Many computational efforts in support of the Human Cell Atlas are underway in the research community, and new methods are needed. This RFA aims to support further development and systematic comparison of methods across existing and new benchmark datasets derived from single-cell RNA sequencing, bulk RNA sequencing, proteomics, image-based transcriptomics, and other tissue imaging approaches. The RFA will also support new analysis and visualization methods, and new approaches to integrating data across modalities. The goal is to support a diverse set of well-validated tools to analyze, consume, integrate, and explore Human Cell Atlas data.
To help the resulting tools reach the widest possible audience, scientists and engineers from the Chan Zuckerberg Initiative will collaborate with researchers on projects funded by this RFA to help bring tools to the scientific community; for example, by helping to enhance or package software with an emphasis on scale, robustness, speed, interoperability, web-based dissemination, and user experience. There will also be opportunities for new tools to connect to and leverage the Human Cell Atlas Data Coordination Platform (https://www.humancellatlas.org/data-sharing), which provides infrastructure for data sharing and cloud computing.
This effort is also a pilot project for new models of collaborative computational research. With the assistance of the Chan Zuckerberg Initiative, project participants will be expected to share their proposals within the collaborating framework, attend regular meetings, workshops, and hackathons, and communicate their ongoing progress through GitHub and Slack. We welcome submissions that represent pre-existing collaborative efforts, but as part of the broader collaborative goals of this RFA, we require each principal investigator to submit a separate application, rather than serving as a co-principal investigator on a shared application.

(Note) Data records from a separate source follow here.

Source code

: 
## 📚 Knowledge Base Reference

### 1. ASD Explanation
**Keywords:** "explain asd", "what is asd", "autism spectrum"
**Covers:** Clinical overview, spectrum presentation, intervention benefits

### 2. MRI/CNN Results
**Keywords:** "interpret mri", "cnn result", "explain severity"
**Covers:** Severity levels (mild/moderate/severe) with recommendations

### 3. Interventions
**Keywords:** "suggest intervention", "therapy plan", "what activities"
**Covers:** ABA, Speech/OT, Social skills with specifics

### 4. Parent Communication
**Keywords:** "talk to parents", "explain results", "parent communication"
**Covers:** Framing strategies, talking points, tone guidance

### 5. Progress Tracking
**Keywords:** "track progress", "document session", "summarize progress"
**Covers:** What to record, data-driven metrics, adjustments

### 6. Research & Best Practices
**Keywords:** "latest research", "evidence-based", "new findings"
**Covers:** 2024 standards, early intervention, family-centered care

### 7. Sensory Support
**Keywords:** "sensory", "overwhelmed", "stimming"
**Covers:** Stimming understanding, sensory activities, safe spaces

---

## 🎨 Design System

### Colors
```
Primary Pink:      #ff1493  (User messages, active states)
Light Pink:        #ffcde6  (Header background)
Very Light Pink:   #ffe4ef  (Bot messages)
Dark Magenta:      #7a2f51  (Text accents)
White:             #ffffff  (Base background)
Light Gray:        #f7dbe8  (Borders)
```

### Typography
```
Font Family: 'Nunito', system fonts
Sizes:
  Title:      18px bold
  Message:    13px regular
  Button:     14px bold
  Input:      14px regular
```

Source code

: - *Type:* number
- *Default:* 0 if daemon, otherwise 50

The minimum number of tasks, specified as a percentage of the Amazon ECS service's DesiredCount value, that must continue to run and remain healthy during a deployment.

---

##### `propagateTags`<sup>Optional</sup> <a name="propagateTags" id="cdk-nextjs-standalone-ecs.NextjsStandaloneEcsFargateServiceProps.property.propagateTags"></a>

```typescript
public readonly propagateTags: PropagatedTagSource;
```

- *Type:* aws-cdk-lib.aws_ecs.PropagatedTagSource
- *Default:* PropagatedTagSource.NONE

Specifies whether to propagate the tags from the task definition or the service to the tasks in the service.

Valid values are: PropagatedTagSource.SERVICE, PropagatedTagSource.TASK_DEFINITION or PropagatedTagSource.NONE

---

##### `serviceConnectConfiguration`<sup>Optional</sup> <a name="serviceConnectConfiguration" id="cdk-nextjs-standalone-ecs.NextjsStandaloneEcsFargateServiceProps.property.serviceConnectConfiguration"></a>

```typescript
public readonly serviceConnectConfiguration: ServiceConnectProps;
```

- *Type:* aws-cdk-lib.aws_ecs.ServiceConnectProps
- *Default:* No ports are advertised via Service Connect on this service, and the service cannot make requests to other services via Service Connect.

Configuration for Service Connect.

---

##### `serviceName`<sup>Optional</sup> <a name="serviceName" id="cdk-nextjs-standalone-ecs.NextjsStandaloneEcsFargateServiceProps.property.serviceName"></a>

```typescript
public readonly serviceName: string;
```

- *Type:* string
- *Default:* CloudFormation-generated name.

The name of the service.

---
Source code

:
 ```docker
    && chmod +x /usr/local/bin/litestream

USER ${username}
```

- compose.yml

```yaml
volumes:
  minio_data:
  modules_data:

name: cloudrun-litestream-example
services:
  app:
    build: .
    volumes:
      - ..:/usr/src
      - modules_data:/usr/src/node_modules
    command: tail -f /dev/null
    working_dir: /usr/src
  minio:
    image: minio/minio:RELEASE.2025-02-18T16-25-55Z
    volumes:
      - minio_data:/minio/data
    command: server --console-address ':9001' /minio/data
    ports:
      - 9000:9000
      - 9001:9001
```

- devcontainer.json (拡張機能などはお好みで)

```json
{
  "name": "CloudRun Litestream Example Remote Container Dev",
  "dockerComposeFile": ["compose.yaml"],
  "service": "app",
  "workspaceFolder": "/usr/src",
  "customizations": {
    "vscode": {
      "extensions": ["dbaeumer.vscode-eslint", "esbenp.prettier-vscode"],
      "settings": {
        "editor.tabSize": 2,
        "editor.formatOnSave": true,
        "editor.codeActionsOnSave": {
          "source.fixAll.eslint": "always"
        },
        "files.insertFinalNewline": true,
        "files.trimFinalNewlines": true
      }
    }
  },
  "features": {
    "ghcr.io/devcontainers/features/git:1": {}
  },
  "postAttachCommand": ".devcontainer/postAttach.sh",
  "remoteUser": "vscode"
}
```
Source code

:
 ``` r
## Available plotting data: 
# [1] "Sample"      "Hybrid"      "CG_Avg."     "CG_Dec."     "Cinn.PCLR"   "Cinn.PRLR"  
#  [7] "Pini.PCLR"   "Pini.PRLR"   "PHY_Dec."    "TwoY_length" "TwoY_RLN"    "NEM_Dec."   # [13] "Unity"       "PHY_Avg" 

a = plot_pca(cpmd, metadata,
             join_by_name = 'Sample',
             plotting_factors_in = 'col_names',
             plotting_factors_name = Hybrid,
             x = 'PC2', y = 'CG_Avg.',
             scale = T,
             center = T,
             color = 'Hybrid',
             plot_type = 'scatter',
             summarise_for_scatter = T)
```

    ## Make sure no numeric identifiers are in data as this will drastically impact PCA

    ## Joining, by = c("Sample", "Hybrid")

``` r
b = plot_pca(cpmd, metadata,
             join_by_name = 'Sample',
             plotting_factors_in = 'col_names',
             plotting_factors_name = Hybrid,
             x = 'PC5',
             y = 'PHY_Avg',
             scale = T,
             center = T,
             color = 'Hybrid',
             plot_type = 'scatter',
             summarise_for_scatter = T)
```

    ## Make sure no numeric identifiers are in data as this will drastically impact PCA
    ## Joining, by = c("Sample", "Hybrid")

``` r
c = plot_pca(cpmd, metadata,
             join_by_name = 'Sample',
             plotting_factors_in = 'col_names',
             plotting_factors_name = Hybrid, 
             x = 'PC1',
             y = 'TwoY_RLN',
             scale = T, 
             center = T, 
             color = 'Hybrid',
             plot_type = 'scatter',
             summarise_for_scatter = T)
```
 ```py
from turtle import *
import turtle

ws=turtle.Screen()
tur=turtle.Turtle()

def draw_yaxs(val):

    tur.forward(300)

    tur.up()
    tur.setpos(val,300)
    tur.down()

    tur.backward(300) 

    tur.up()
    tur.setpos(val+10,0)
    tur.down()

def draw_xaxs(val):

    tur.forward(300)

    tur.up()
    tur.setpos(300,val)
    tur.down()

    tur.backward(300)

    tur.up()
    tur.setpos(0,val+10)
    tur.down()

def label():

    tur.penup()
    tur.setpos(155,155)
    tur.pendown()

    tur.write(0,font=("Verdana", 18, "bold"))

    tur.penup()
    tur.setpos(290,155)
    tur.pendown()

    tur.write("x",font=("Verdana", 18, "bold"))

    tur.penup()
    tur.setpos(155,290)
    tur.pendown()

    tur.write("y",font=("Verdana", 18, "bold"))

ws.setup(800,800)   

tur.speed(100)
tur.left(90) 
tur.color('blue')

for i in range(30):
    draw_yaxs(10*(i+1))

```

The goals of this RFA include, but are not limited to:
- Developing standard formats and analysis pipelines for genomic, proteomic, and imaging data, in forms that enable consistent use of these pipelines by numerous experimental labs
- Identifying and solving common challenges for web-based interactive visualization of cellular and imaging data
- Developing user tools that allow scientists and physicians to extract and analyze data organized by genes, cells, or tissues of interest
- Supporting analytical methods and machine learning approaches to solving problems such as multimodal integration, inference of state transitions and developmental trajectories, and representation of spatial relationships at the cellular or molecular level
- Generating curated benchmark datasets from new or existing data for evaluating computational methods and designing future analysis competitions
- Developing new computational approaches to comparing and normalizing genomic and imaging data across assays, subjects, and species
- Generating experimental datasets that directly address computationally-guided questions in quality control, reproducibility, or multimodal integration
Although the focus of the project is analysis of human data, we are interested in new ideas and will consider proposals that focus on data from human tissues, non-human animals, organoids, and cell lines. We encourage proposals from areas of machine learning entirely outside of computational biology, e.g. deep learning. Proposals will be evaluated based on the computational novelty and viability of the method, a commitment to collaboration, the intention to interoperate with existing efforts such as the Human Cell Atlas Data Coordination Platform, and a plan to ensure that software is sharable, portable, and reproducible.